Return all of the material, keeping each line exactly as it is.

* [Exercise data]
——————————

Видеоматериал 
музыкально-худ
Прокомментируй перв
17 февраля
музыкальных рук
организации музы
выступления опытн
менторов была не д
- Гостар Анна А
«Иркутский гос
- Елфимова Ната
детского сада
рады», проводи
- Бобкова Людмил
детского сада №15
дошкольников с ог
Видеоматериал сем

——————————

* [Exercise result]
Видеоматериал 
музыкально-худ
Прокомментируй перв
17 февраля
музыкальных рук
организации музы
выступления опытн
менторов была не д
- Гостар Анна А
«Иркутский гос
- Елфимова Ната
детского сада
рады», проводи
- Бобкова Людмил
детского сада №15
дошкольников с ог
Видеоматериал сем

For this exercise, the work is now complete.